K =  1 , Accuracy =  0.6979166666666666
K =  2 , Accuracy =  0.5520833333333334
K =  3 , Accuracy =  0.7916666666666666
K =  4 , Accuracy =  0.6979166666666666
K =  5 , Accuracy =  0.8125
K =  6 , Accuracy =  0.7604166666666666
K =  7 , Accuracy =  0.8020833333333334


**k=5** donne les meilleures performances. Les k paires donnent de moins bon résultats que les k paires car l'algoritme ne prend pas en compte les cas où il n'y a pas de majorité. 

1) Run the KNN algorithm using only the features `TotalIncome` and `CreditHistory`.

In [54]:
KNN = KNNClassifier(3)
KNN.fit(X_train[["TotalIncome","CreditHistory"]], y_train)
print("K = ", 3, ", Accuracy = ", accuracy_score(y_test, KNN.predict(X_test[["TotalIncome","CreditHistory"]])))

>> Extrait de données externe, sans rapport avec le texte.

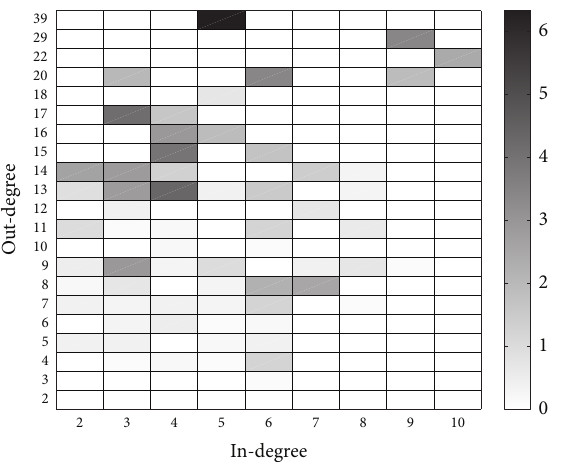
Figure 8: Differences between the results for 𝑢 𝑖,𝑗 from simulations and theoretical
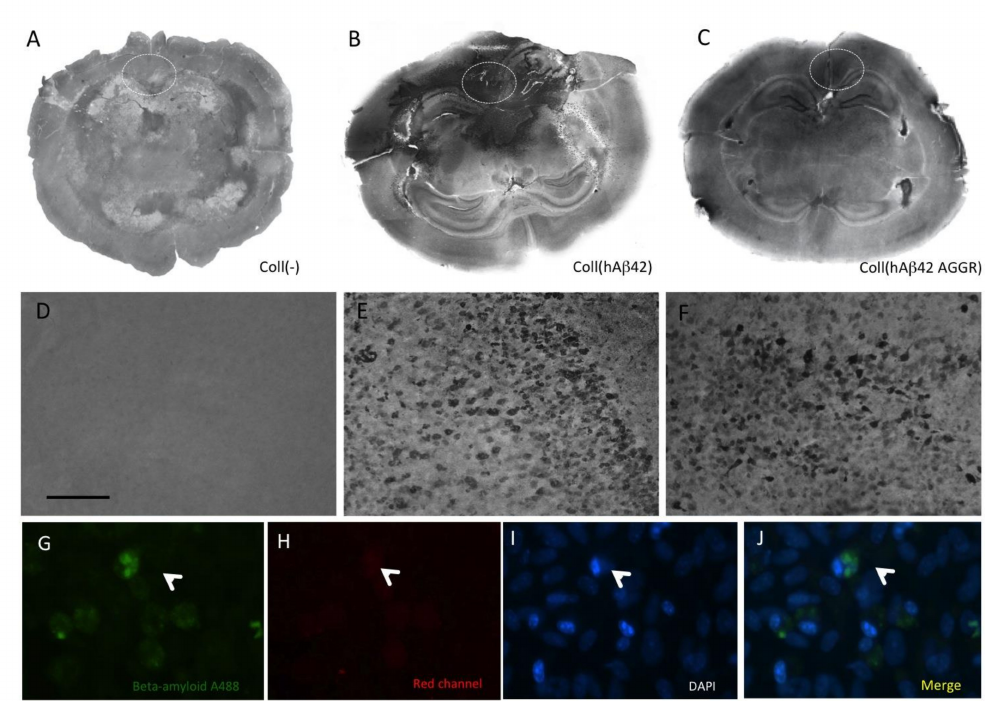
Figure 5. Overview of beta-amyloid (A β ) spreading in brain slices. Two half-brain slices were connected and after one week the collagen hydrogel (Coll) was loaded without ( A , D ) or with ( B , E ) human A β 42 , or with aggregated (AGGR) A β 42 ( C , F ), placed onto the upper “donor slice” and incubated for eight weeks, then fixed and stained with the A β antibody. Note the severe A β -like immunoreactivity all over the donor slice and also partly in the target slice after application of human A β 42 . Severe intracellular A β -like immunoreactivity was visible ( E , F ). Co-staining of A488-labeled A β (green, G ) with nuclear DAPI (blue, I) showed cellular staining in the cytoplasm (J), while the staining was negative in the red channel ( G ). Scale bar in D = 220 µ m ( A – C ), 150 µ m ( D – F ) and 50 µ m ( G – J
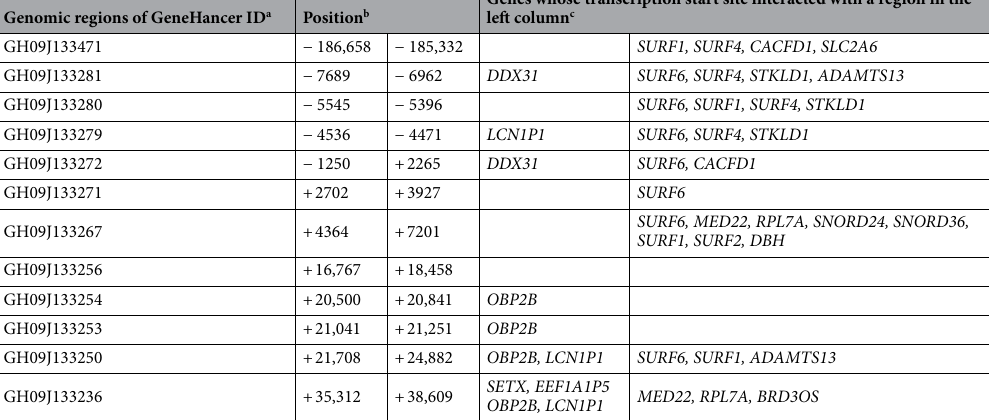
Table 1. Genomic regions interacting with the transcription start sites of ABO . a Genomic regions interacting with the ABO transcription start site are listed on the basis of publicly available data of GeneHancer Regulatory Elements and Gene Interactions 36 . b Positions of interacting regions are denoted relative to the ATG translational start site of ABO, chr 9:136,150,605 in human GRCh37/hg19. c Genes whose transcription start sites are interacted with a region in the left column are shown in the right-hand columns, genes present upstream of ABO on the telomere side are shown on the right, the genes downstream of ABO on the centromere side are shown on the left. OBP2B and LCN1P1 belong to a Lipocalin family, whereas LCN1P1 is a pseudogene. Positions of LCN1P1 , SLC2A6 and EEF1A1P5 are not shown in Fig.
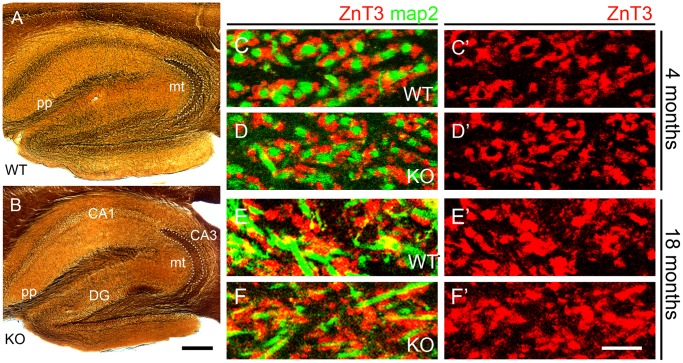
Absence of visible changes in hippocampal circuitry in Polµ−/− mice.(A, B) Silver staining shows perforant path axons (pp) and mossy fibers forming axon terminals (mt) in the stratum lucidum of CA3 (outlined), in 4-months-old mice. The images do not suggest anatomical differences between wild-type (A) and Polµ−/− (KO) mice (B). (C – F’) Mossy fiber terminals in CA3 stratum lucidum immunostained for ZnT3 in wild-type (C, E) and Polµ−/− (D, F) mice, at 4 months (C, D) and 18 months (E, F); map2 immunostaining reveals dendrites of CA3 pyramidal cells. The distribution of the ZnT3+ mossy fiber expansions was altered with aging, but no differences occurred between wild-type and Polµ−/− (KO) mice of each age. CA1, CA3, areas of the hippocampus proper; DG, dentate gyrus; mt, mossy fiber expansions; pp, perforant pathway. Scale bar, A, B: 250 µm; C–F’: 10 µm.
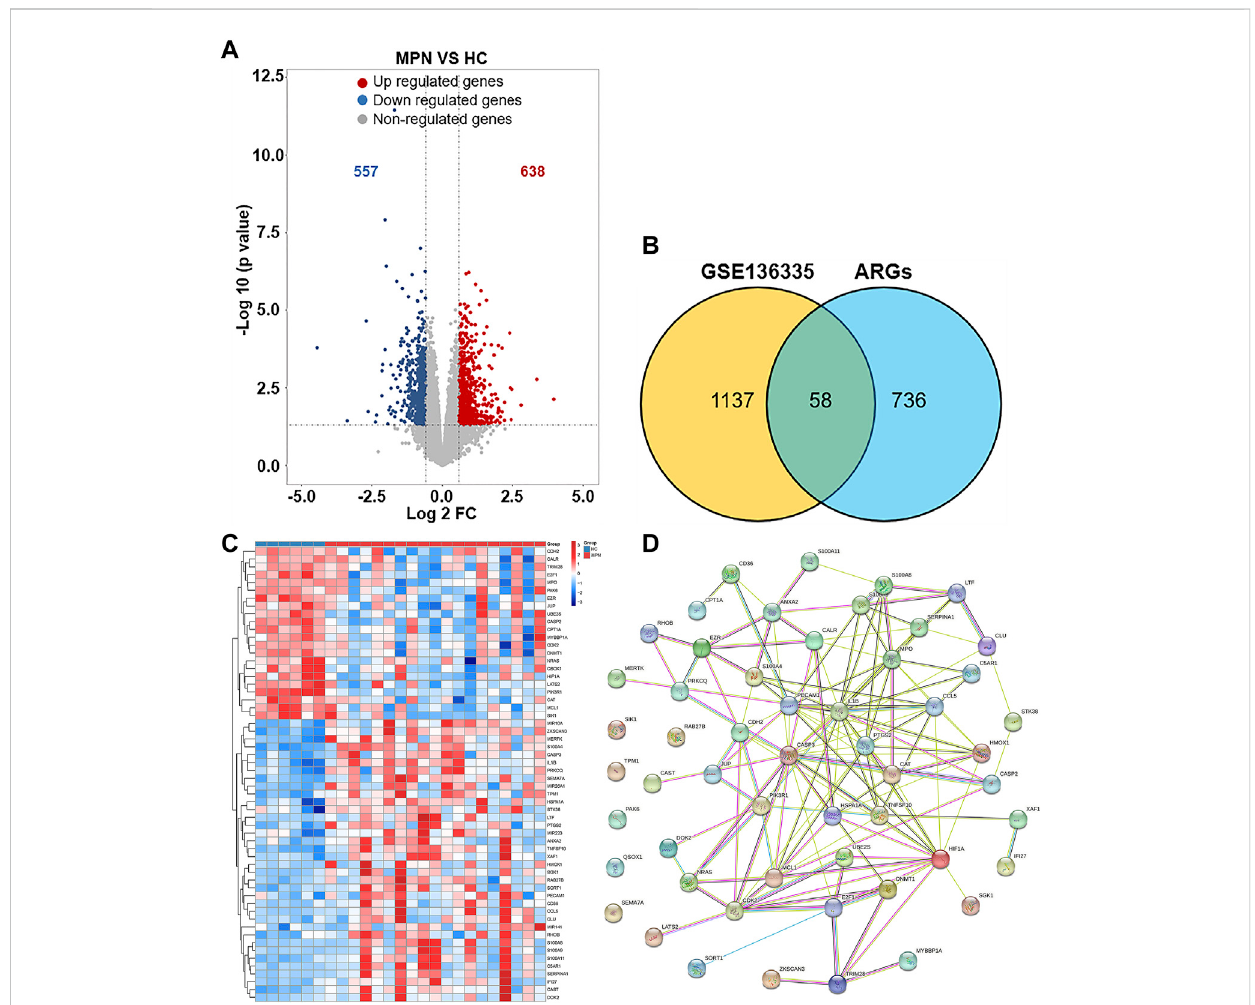
FIGURE 2 Screening of differentially expressed anoikis-related genes (ARGs) in MPN patients and healthy controls. (A) Volcano plot of genes differentially expressed between MPN patients and healthy controls in the GSE136335 dataset. Blue nodes represent downregulation in MPNs; red nodes represent upregulation; and grey nodes represent no signi fi cant difference from controls. (B) Intersection of differentially expressed genes (DEGs) in the GSE136335 and anoikis genes. The count on the left (1,137 genes) refers to DEGs unique to GSE136335; the count in the middle (58 genes) refers to anoikis-related DEGs; and the count on the right (736 genes) refers to unique to anoikis genes. (C) Heat map of 58 anoikis-related DEGs. (D) Protein – protein interaction (PPI) network of differentially expressed anoikis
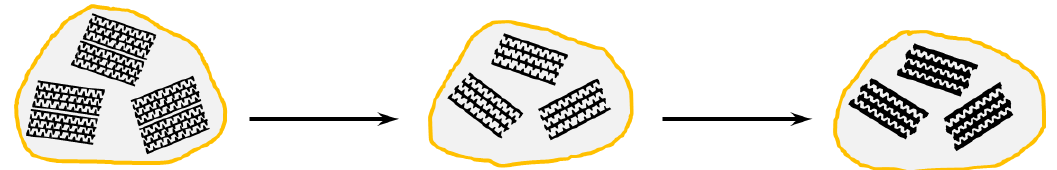
Figure 16. SEM images of reduced CVTP with Co 2 O 3 additions: ( a ) 0 wt %, ( b ) 2 wt %, ( c ) 4 wt %, and ( d ) 6 wt %.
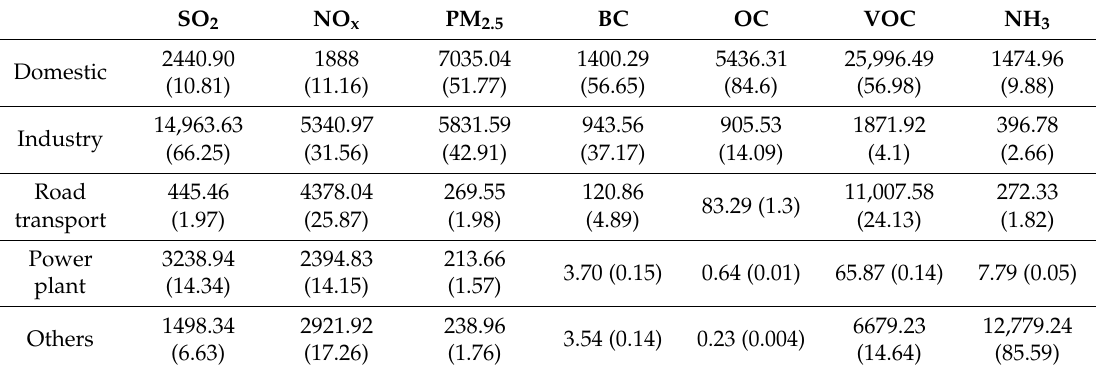
Table A1. Contributions of emission sectors to total emissions of air pollutants in d03 (ton / month). Parentheses show sectoral contributions in % to the total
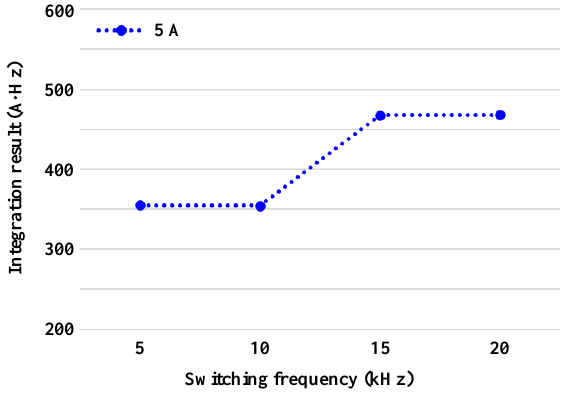
Figure 11. Integral results from 5 kHz to 40 kHz for Figure 10.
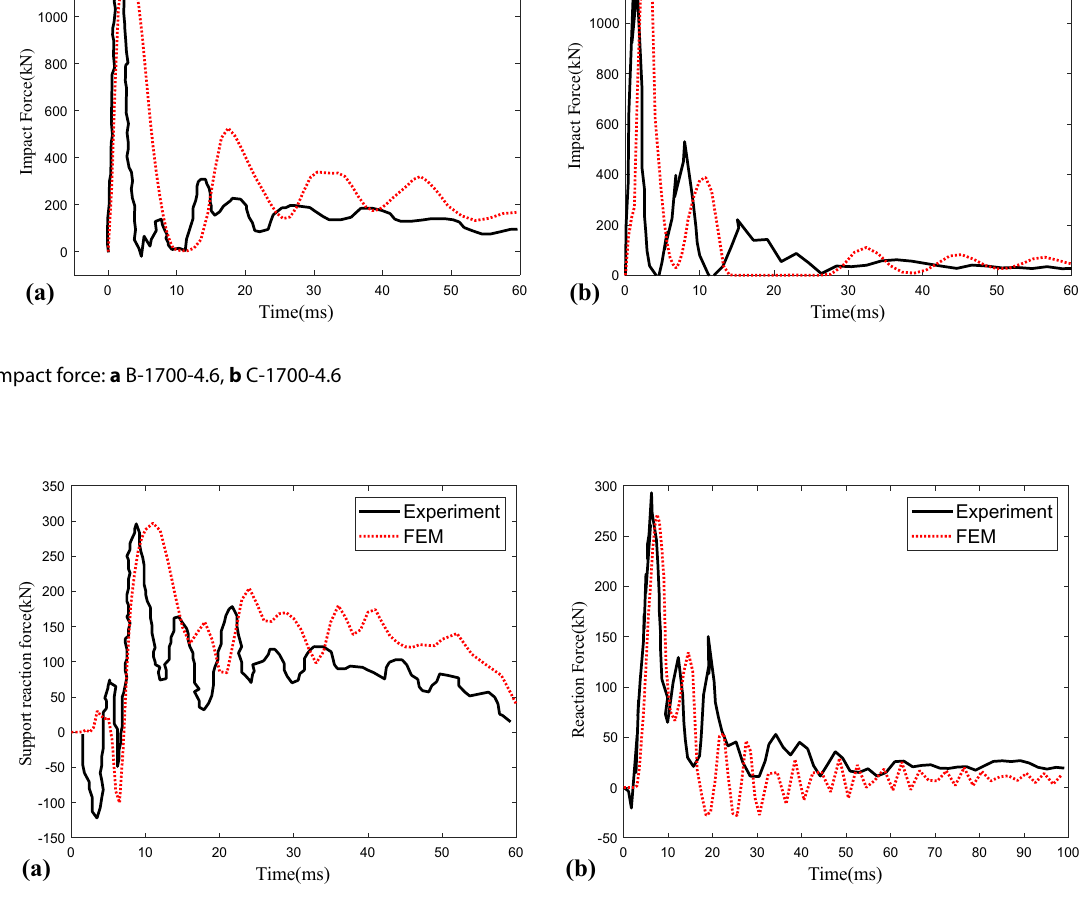
Fig. 7 Support reaction force: a B-1700-4.6, b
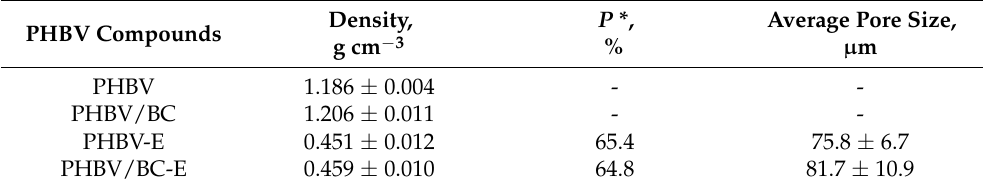
Table 1. Density, porosity ( P ), and average pore size of PHBV-E and PHBV/BC-E. PHBV Compounds PHBV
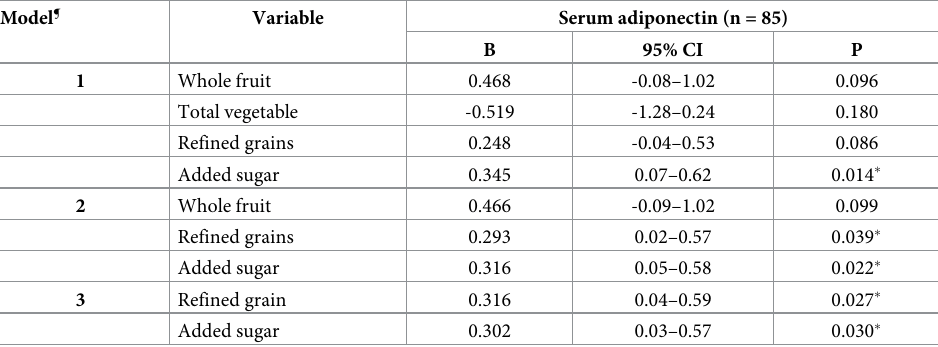
Table 4. Multiple linear regression analysis between the component score of Healthy Eating Index 2015 and serum adiponectin (n =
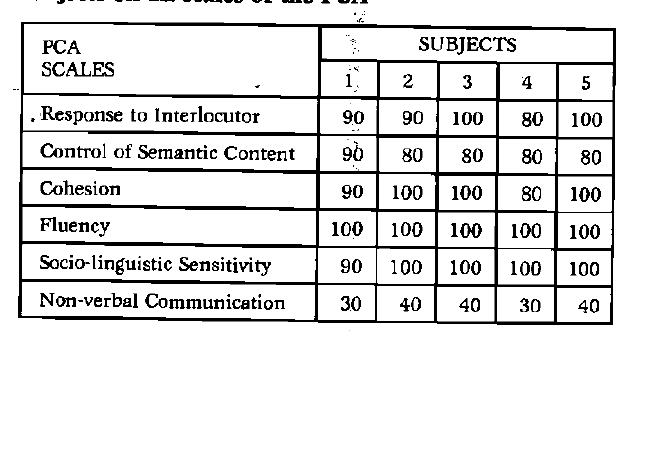
Tahle 2: Percentage of appropriateness obtained by all subjects on all scales of the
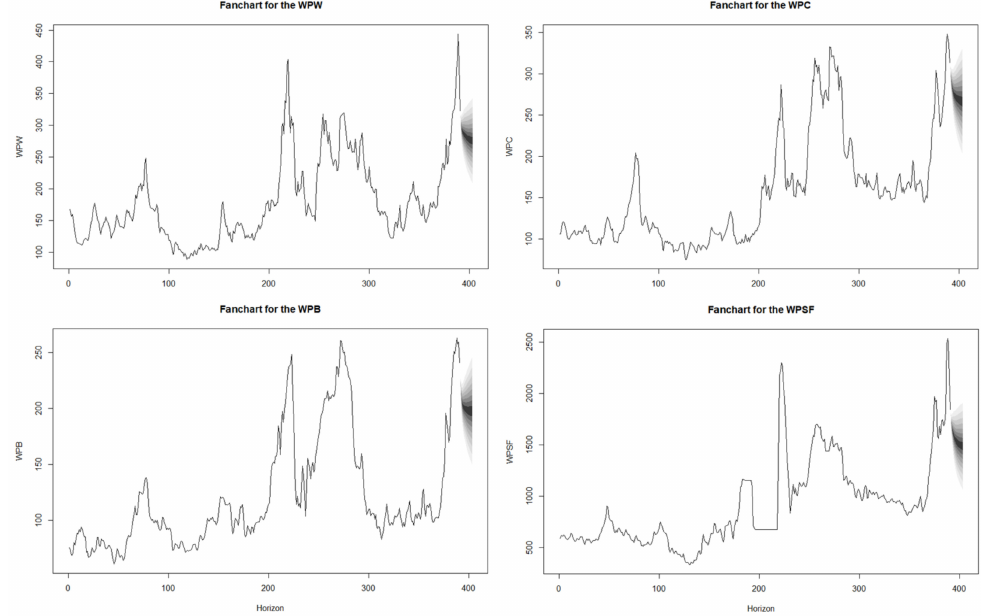
Figure 5. Estimated forecasts of the WPW, WPC, WPB and WPSF based on the VECM fanchart. Note: This figure presents the forecasts for the next ten months based on 391 observations of each variable in the model. The forecast starts on 1 July 2022 and ends on 1 April 2023 using raw data. Estimations were conducted through the VECM fanchart on a 95% confidence band. The black line represents estimated forecasts, and the shaded part in gray is the error margin. The figure was generated in R studio using the “forecast” package and the “fanchart”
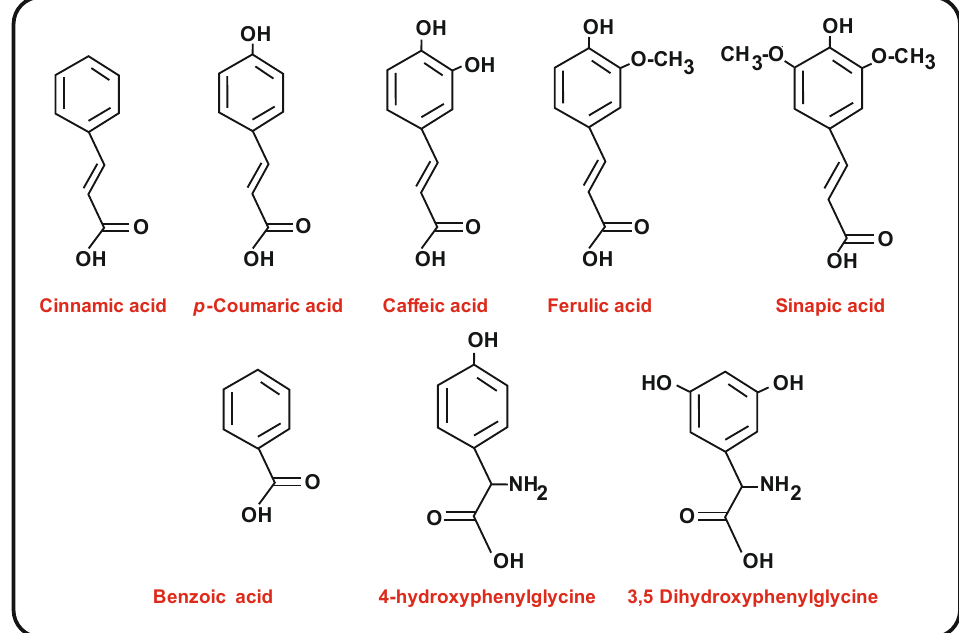
Figure 1. Aromatic acids and non-proteinogenic amino acids utilized by chalcone synthases (CHSs) as starter units in the phenylpropanoid pathway by different actinobacteria.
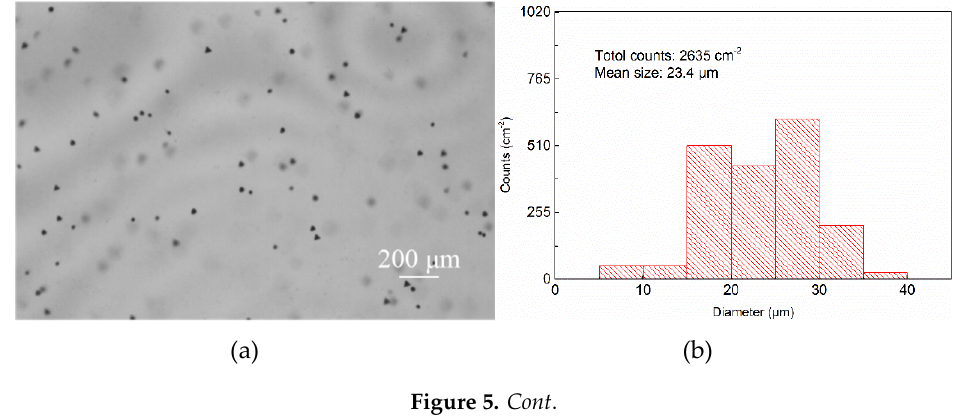
Figure 4. Crystallinity of CZT3: ( a ) X-ray rocking curve and ( b ) IR transmittance.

K =  3 , Accuracy =  0.78125


2) Re-run the KNN algorithm using the features `TotalIncome`, `CreditHistory` and `Married`.

In [55]:
KNN = KNNClassifier(3)
KNN.fit(X_train[["TotalIncome","CreditHistory","Married"]], y_train)
print("K = ", 3, ", Accuracy = ", accuracy_score(y_test, KNN.predict(X_test[["TotalIncome","CreditHistory", "Married"]])))

K =  3 , Accuracy =  0.8645833333333334


3) Re-run the KNN algorithm using all features.

In [56]:
KNN = KNNClassifier(3)
KNN.fit(X_train, y_train)
print("K = ", 3, ", Accuracy = ", accuracy_score(y_test, KNN.predict(X_test)))

K =  3 , Accuracy =  0.7916666666666666


On observe le phénomène du "Curse of dimensionality" : en général, ajouter des features va augmenter l'accuracy comme on le voit avec 2 (78%) et 3 (86%) features. Seulement on va observer à un moment donné une baisse de l'accuracy en ajoutant de plus en plus de features. C'est ce que l'on remarque en utilisant l'algo KNN avec toutes les features, où l'accuracy atteint 79% (alors qu'avec 3 features, on avait 86%).

4) How is your system taking decisions when you have an equal number of votes for both
classes with values of k = 2, 4, 6 ?

Actuellement, l'algo ne prend pas de décision, car nous avons pas départager les classes ayant une égalité.